━━ Data excerpt

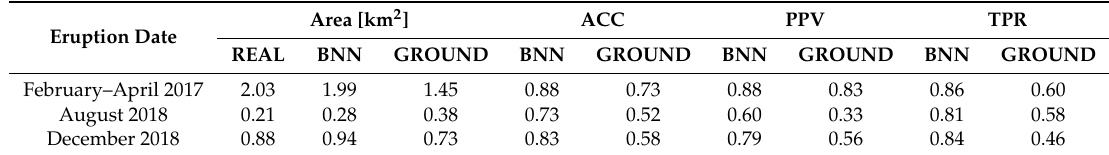
Table 1. Comparison between lava flows extracted from Sentinel-2 MSI data (BNN), ground-based measurements (GROUND), and PlanetScope images (REAL). For each event, the areal extents and the results for the three performance indices ACC, PPV and TPR are reported. Ground-based areas were extracted from the weekly INGV bulletins (available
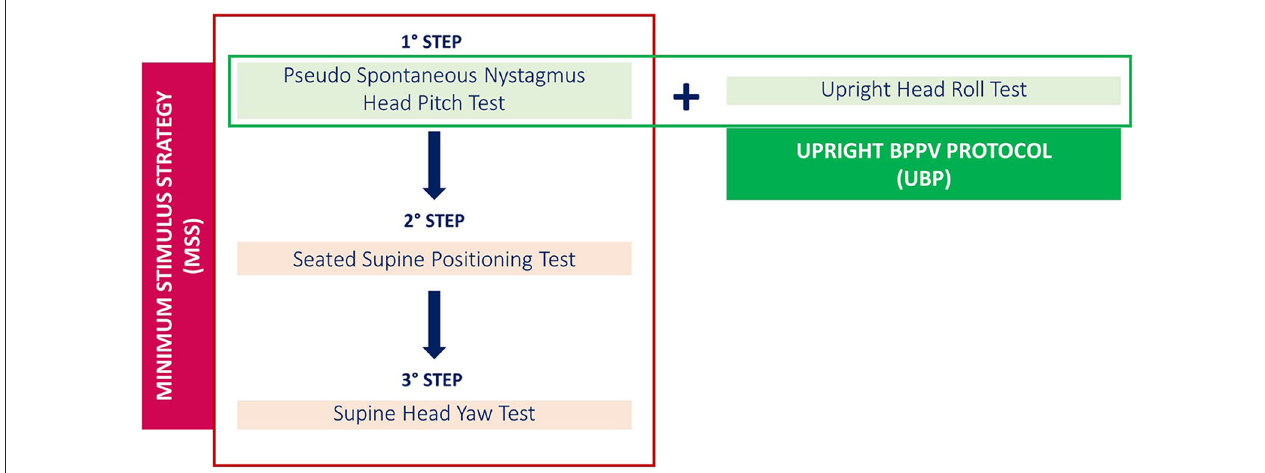
FIGURE 1 | Diagnostic algorithm for LSC-BPPV: minimum stimulus strategy (MSS) and upright BPPV protocol (UBP).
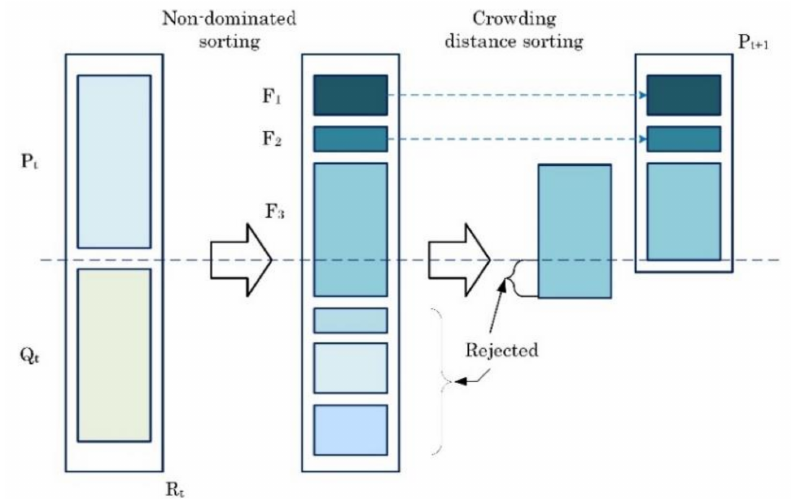
Figure 8. Schematic of NSGA-II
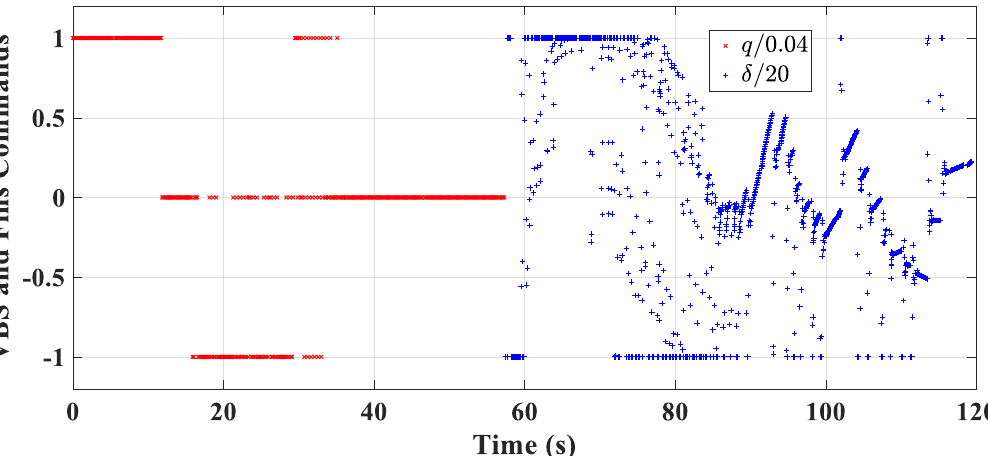
J. Mar. Sci. Eng. 2020 , 8 , 181 Figure 15. Normalized VBS and fins commands of depth control under combined control strategy.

━━━━

Work to be completed.
All of the listing is to be written out exactly, with the pictures left out.

Written solution.
Table 1. Comparison between lava flows extracted from Sentinel-2 MSI data (BNN), ground-based measurements (GROUND), and PlanetScope images (REAL). For each event, the areal extents and the results for the three performance indices ACC, PPV and TPR are reported. Ground-based areas were extracted from the weekly INGV bulletins (available
FIGURE 1 | Diagnostic algorithm for LSC-BPPV: minimum stimulus strategy (MSS) and upright BPPV protocol (UBP).
Figure 8. Schematic of NSGA-II
J. Mar. Sci. Eng. 2020 , 8 , 181 Figure 15. Normalized VBS and fins commands of depth control under combined control strategy.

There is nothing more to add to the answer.